Kimuri: Estate of gruesome murders

When the hearses carrying the caskets of Judith Wanjiku and her daughter Catherine Nyaguthii snaked their way to Kimuri estate in the outskirts of Kerugoya town, it was a familiar sight for a village that has borne the brunt of gruesome murders.

Before them, their neighbour Jimmy Komu Mugo and his wife were murdered in a ghastly attack that left one of their children dumb and the others emotionally wrecked.

Jimmy was the son of Mugo Komu, a former clerk at Kirinyaga County Council, who had left behind an enviable prime piece of land. Jimmy is said to have been resisting an intended sub-division of the property.

It was in April 2003 when the attack happened in the very presence of their children -- a six month old infant and two others aged four and six. The elder one was so crushed she went dumb.

Jimmy’s mother, his sister, two step-brothers and three others were arrested the following morning in connection with the killings. Two years later, they all walked home free after the prosecution failed to produce a single witness to the murder. Just 300 metres from Komu’s homestead lies the grave of John Njeru. In 1997, Njeru was walking home shortly after 7.30pm from his usual chores at the busy matatu bus park, when, a few metres from his home, a gang descended on him, killing him instantly. His widow, 68 year old Jane Wangu, is still desolate many years later.
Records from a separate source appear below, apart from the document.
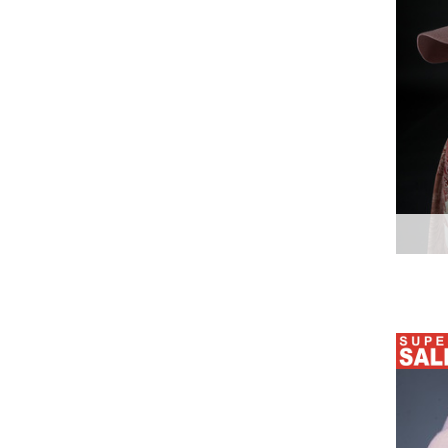
44-48
46
46-48
48
48-50
50
52
54
56
58
60
62
64
66
68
Njeru owned 25 acres of prime land which a section of relatives, Wangu says, always wanted on account of its proximity to the town.
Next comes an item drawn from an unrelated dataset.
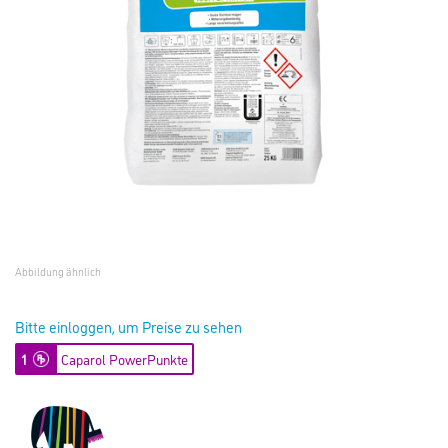
Abbildung ähnlich
Bitte einloggen, um Preise zu sehen
1
Caparol PowerPunkte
“After the brutal murder, they started scrambling for it through fraudulent means. They allocated me just two plots, each measuring a quarter of an acre,” she claimed.

Wangu said those who took over her husband’s property over-indulged themselves to early deaths.

Incidentally, this is the same village where Kenya’s long-serving spymaster James Kanyottu is buried. And so, when mother and daughter’s caskets were lowered earlier this week, they were another sad statistic in Kimuri.